Apart from the images, output the data below exactly.

> **Recorded information**:

=-=-=-=-=

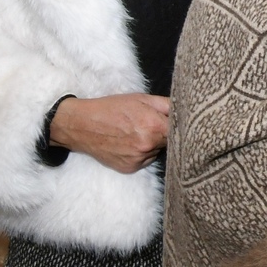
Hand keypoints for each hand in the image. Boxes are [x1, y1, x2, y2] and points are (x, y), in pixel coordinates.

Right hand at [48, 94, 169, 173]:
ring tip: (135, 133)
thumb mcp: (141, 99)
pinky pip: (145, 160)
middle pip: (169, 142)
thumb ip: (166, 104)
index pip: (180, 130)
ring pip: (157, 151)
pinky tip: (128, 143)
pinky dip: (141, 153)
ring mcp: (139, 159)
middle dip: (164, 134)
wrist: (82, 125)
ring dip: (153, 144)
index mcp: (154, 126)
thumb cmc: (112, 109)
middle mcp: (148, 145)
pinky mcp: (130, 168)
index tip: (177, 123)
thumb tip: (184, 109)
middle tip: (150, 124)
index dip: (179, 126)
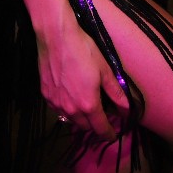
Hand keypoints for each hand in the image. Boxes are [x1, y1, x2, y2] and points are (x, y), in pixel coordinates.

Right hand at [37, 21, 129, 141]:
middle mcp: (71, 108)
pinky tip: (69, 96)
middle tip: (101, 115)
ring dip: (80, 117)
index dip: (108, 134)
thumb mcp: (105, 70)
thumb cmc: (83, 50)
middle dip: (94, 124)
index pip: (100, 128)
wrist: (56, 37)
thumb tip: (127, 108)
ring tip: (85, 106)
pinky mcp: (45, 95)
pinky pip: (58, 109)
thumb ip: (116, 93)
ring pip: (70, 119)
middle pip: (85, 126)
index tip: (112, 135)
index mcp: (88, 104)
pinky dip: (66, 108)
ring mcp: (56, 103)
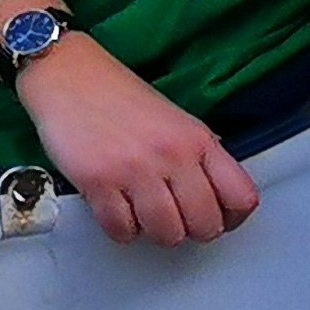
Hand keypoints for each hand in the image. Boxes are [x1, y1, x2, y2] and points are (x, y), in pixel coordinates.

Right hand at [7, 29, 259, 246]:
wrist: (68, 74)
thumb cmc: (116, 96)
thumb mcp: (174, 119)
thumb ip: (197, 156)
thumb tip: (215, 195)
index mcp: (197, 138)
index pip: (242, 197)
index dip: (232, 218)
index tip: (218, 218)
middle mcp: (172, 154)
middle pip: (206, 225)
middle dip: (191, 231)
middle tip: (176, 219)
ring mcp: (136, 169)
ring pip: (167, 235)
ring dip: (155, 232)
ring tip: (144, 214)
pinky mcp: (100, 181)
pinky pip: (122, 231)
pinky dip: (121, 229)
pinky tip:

=-=-=-=-=

> **Written solution**:
Hand keypoints for each hand in the image. Boxes are [x1, y1, x2, y2] and points are (x, y), in pixel coordinates.

Right hand at [48, 94, 169, 173]:
ring tip: (135, 133)
thumb mcp: (141, 99)
pinky pip: (145, 160)
middle pip: (169, 142)
thumb ip: (166, 104)
index pip: (180, 130)
ring pip: (157, 151)
pinky tip: (128, 143)
pinky dip: (141, 153)
ring mcp: (139, 159)
middle dip: (164, 134)
wrist: (82, 125)
ring dip: (153, 144)
index mcp: (154, 126)
thumb cmc: (112, 109)
middle mcp: (148, 145)
pinky mcp: (130, 168)
index tip: (177, 123)
thumb tip: (184, 109)
middle tip: (150, 124)
index dip: (179, 126)
Hand keypoints for each hand in the image. Boxes are [x1, y1, x2, y2] and points are (x, y), in pixel coordinates.

Right hand at [37, 21, 129, 141]:
middle mcp: (71, 108)
pinky tip: (69, 96)
middle tip: (101, 115)
ring dip: (80, 117)
index dip: (108, 134)
thumb mcp: (105, 70)
thumb cmc: (83, 50)
middle dip: (94, 124)
index pip: (100, 128)
wrist: (56, 37)
thumb tip: (127, 108)
ring tip: (85, 106)
pinky mcp: (45, 95)
pinky pip: (58, 109)
thumb ip: (116, 93)
ring pip: (70, 119)
middle pip: (85, 126)
index tip: (112, 135)
index mcp: (88, 104)
pinky dip: (66, 108)
ring mcp: (56, 103)
Hand keypoints for each hand in the image. Boxes are [x1, y1, x2, y2] and points are (x, y), in pixel coordinates.

Right hand at [7, 29, 259, 246]:
wrist: (68, 74)
thumb cmc: (116, 96)
thumb mcp: (174, 119)
thumb ip: (197, 156)
thumb tip: (215, 195)
index mcp: (197, 138)
index pip: (242, 197)
index dip: (232, 218)
index tip: (218, 218)
middle mcp: (172, 154)
middle pip: (206, 225)
middle dip: (191, 231)
middle tip: (176, 219)
ring mcp: (136, 169)
ring pip: (167, 235)
ring dip: (155, 232)
ring tip: (144, 214)
pinky mcp: (100, 181)
pinky pip: (122, 231)
pinky dip: (121, 229)
pinky tip:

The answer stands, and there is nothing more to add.